## TEXT BLOCK
Thursday, August 9, 2012

Debt discharge

Bernard R. Shepherd, et ux. v. Commissioner, TC Memo 2012-212 , Code Sec(s) 108; 61.




BERNARD R. SHEPHERD AND DESIREE SHEPHERD, Petitioners v. COMMISSIONER OF INTERNAL REVENUE, Respondent.

Case Information: Code Sec(s): 108; 61

[pg. 1539] Docket: Dkt. No. 26910-10.

Date Issued: 07/24/2012.

Judge: Opinion by Ruwe, J.

Tax Year(s): Year 2008.

Disposition: Decision for Commissioner.





HEADNOTE

1. Income exclusions—discharge of indebtedness—insolvency—computations—asset valuation—proof. Pro se married couple didn't qualify for Code Sec. 108 income exclusion for DOI income from settled/discharged credit card debt: taxpayers didn't prove they were insolvent within meaning of Code Sec. 108(a)(1)(B) and Code Sec. 108(d)(3) , in that they didn't put forth credible evidence of some of their assets/real properties' FMVs immediately before discharge. Although taxpayers did submit some evidence, including testimony about comparable sales and property tax bills or bank loan valuations, such wasn't sufficient to establish FMV for federal tax purposes, particularly where tax bill and loan documents didn't describe properties or explain methodology used, and testimony about comparable sales was uncorroborated and based on noncontemporaneous sales.



Reference(s): ¶ 1085.05(10) Code Sec. 108; Code Sec. 61



Syllabus

Official Tax Court Syllabus

Counsel

Bernard R. Shepherd and Desiree Shepherd, pro sese.

## RECORD SET

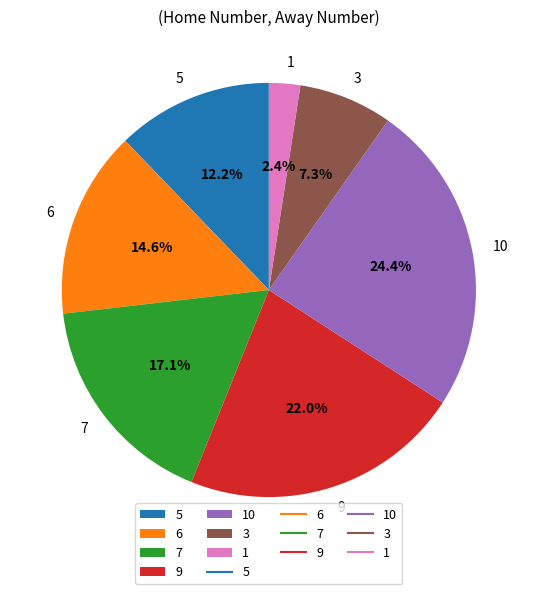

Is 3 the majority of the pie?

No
==
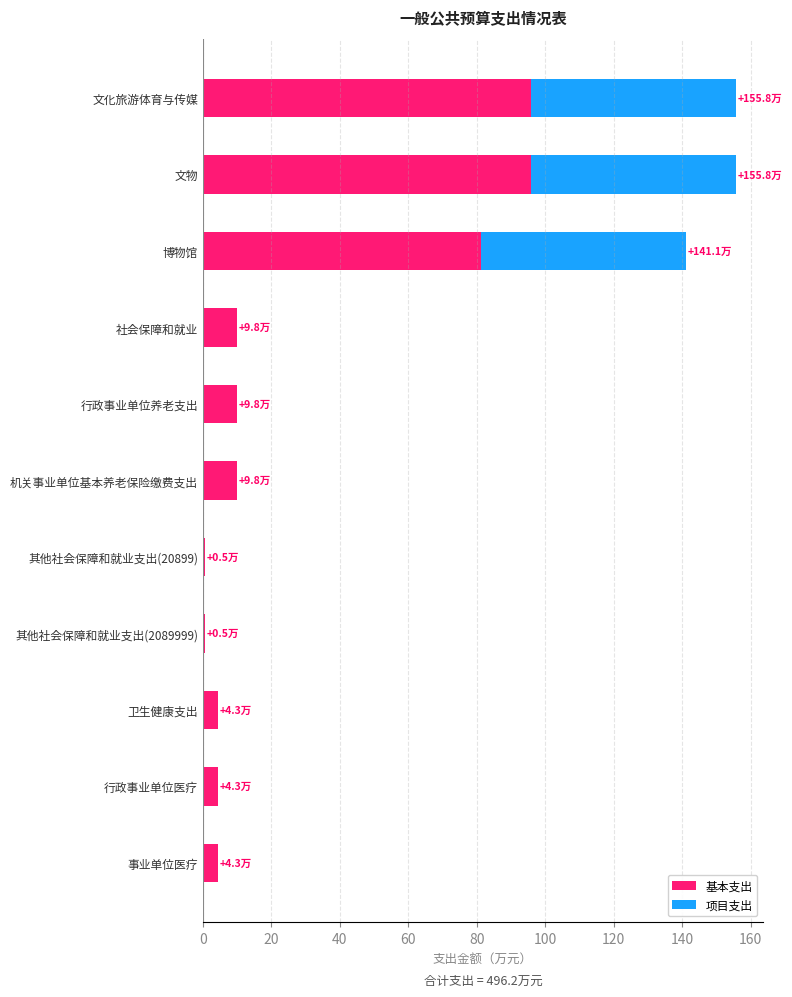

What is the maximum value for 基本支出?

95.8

## TASK STATEMENT
Resume the debt discharge case report that opens the page, continuing from the point where it ends.

## OUTPUT BELOW
Kristina L. Rico, for respondent.



RUWE, Judge



MEMORANDUM FINDINGS OF FACT AND OPINION

Respondent determined a $1,613 deficiency in petitioners' 2008 Federal income tax. The issue for decision is whether petitioners are entitled to exclude from gross income under section 108(a)(1)(B) 1 discharge of indebtedness income of $4,412.



FINDINGS OF FACT

Some of the facts have been stipulated and are so found. The stipulation of facts and the attached exhibits are incorporated herein by this reference.



At the time the petition was filed, petitioners resided in New Jersey.



In November 2007 petitioners' credit card company, Capital One Bank (USA) N.A. (Capital One), referred petitioners' delinquent account to an outside collection agency. The principal loan balance due on petitioners' Capital One account at the time of the referral was $9,962.06. Petitioners entered into a settlement agreement with the outside collection agency, agreeing to settle their Capital One loan balance for $5,550. Petitioners made payments totaling $5,550 from March 28 to July 30, 2008. The outside collection agency then notified Capital One that petitioners had paid the full amount required by the settlement agreement. Capital One coded petitioners' account as “Settled in Full” and discharged the remaining liability on September 3, 2008.



In January 2009 Capital One issued to Mr. Shepherd a Form 1099-C, Cancellation of Debt, showing that $4,412 of indebtedness had been canceled on September 3, 2008. Petitioners did not report the $4,412 as income on their 2008 joint Federal income tax return.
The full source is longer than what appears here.